The First World War : Recruitment and the Arrival of Colonial Troops

Rita L. Jacob

This is a typical example of the religious and patriotic postcards sent to soldiers in the First World War. However, conditions on the battlefields of France and Belgium were very different from the pastoral scene on the front!
Postcard from the Jacob family's collection
This is the front of a document signed by John Evans at Valcartier before leaving with the Canadian Expeditionary Force
Unlike her sister, Violet, who went to Queensland with her Australian husband, Dorothy Tryhorn did not want to leave her family for a strange country. Therefore, John Evans never returned to Canada after the First World War.
Picture by kind permission of the Jacob family

As soon as war was declared on 4 August, there was a rush to join the army; one of the new recruits being Herbert Bundy who had given up the tenancy of The London Road Inn in order to enlist. A photograph taken in September 1914 shows him standing in a group about to board a train; this including plasterers, plumbers and postmen. Some of these ‘brave lads’ would never come home; perhaps joining the thousands with ‘no known grave’ except the place where they fell.
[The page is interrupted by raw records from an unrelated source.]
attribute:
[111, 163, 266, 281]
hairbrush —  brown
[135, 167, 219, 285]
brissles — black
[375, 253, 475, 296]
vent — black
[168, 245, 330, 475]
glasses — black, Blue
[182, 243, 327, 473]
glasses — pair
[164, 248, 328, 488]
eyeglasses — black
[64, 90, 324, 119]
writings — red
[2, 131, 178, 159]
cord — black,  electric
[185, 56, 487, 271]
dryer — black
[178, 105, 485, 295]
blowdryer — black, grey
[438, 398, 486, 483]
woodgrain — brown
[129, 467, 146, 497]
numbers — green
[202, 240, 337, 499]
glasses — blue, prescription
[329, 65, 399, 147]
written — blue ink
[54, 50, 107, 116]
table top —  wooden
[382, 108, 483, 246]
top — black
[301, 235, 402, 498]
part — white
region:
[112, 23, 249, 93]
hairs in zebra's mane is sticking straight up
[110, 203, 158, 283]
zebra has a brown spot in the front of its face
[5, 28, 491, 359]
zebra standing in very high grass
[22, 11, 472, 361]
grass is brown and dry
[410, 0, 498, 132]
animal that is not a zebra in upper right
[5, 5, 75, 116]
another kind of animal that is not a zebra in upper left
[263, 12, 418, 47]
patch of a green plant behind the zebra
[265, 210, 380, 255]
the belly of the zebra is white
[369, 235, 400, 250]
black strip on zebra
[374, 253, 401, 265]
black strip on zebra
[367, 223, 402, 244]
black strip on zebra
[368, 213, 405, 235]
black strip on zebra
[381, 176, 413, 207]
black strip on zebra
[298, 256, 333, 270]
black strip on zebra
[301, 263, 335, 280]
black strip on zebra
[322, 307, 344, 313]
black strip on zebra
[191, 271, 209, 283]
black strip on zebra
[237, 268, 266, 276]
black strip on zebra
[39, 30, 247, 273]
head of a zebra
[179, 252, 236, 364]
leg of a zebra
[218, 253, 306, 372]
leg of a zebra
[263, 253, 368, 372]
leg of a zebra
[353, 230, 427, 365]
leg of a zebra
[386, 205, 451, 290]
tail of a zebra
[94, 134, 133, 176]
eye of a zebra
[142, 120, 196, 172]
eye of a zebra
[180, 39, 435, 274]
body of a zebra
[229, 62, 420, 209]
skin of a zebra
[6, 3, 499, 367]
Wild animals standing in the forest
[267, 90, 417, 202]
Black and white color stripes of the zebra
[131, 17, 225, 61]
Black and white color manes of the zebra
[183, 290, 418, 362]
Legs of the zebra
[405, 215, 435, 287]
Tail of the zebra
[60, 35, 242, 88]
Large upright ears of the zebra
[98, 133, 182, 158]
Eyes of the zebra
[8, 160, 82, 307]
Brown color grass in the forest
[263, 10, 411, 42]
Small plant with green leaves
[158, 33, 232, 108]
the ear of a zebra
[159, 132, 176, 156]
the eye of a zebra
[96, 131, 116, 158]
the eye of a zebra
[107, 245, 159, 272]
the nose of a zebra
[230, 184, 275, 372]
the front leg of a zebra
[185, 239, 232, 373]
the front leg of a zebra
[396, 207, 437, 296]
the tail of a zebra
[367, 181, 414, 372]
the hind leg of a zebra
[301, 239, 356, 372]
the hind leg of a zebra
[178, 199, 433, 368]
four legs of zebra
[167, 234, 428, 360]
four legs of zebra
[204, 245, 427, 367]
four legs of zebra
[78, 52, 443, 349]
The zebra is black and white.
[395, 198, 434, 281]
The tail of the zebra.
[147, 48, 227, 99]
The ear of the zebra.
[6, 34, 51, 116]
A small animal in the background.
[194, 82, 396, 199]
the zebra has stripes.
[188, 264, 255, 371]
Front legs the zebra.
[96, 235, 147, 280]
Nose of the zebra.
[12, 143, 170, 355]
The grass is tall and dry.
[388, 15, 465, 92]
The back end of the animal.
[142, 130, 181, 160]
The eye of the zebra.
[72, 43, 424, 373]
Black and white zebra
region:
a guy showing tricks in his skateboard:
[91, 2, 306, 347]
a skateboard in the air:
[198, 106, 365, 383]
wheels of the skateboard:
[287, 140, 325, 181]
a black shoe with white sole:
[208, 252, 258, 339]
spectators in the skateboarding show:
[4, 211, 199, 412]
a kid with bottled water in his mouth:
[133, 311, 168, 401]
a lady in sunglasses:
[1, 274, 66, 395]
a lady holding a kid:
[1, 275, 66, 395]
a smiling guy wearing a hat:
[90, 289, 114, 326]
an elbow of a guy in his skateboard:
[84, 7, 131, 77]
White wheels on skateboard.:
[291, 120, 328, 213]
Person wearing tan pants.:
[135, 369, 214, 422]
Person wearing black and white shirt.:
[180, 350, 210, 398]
Another First World War photograph shows Minster Street and the Cheese Market decorated with bunting and banners; the London City and Midland Bank acting as a recruiting office. Many of those who passed through these doors and those of other local recruiting offices enlisted in the Wiltshire Regiment; the Masseys of Rampart Road having four sons serving in the 1st, 2nd and 4th battalions. Some, however, were underage when enlisting or too young to serve abroad; William Fry, who lived in Paynes Hill, being only seventeen when he was killed in at Gallipoli in August 1915.

Three of the Massey brothers and Sidney Pitman had been members of St. Martin’s Church Lads Brigade. They all enlisted in the local regiment but, by September 1914, the Church Lads had their own brigade formed on an estate near Denham by the local squire. ‘Lads’ arrived from all over Great Britain to join this brigade; the latter later becoming the 16th Battalion Kings Royal Rifles Corps. It is not known, however, whether any of St. Martin’s Church Lads joined the brigade; this taking some recruits who were rejected elsewhere.

The new recruits were soon joined by troops from all parts of the British Empire, Canada assembling an Expeditionary Force of over 30,000 men within seven weeks of war being declared. This force was transported to Britain, where they spent four dismal months on a cold, wet Salisbury Plain; other colonial troops also being encamped around the city. At some point during the war, some were billeted with local families; this having a romantic outcome in the case of the Tryhorn family who welcomed an Australian and a Canadian into their St. Edmund‘s Street home. Their eldest daughter, Violet, married the Australian soldier who came from Queensland while her younger sister, Dorothy, became the wife of John Homersham Evans, a Canadian immigrant born in London. John did not return home to his adopted country when the war ended but settled with Dorothy in Ivy Place; working at Southern Command during the Second World War after several moves and jobs.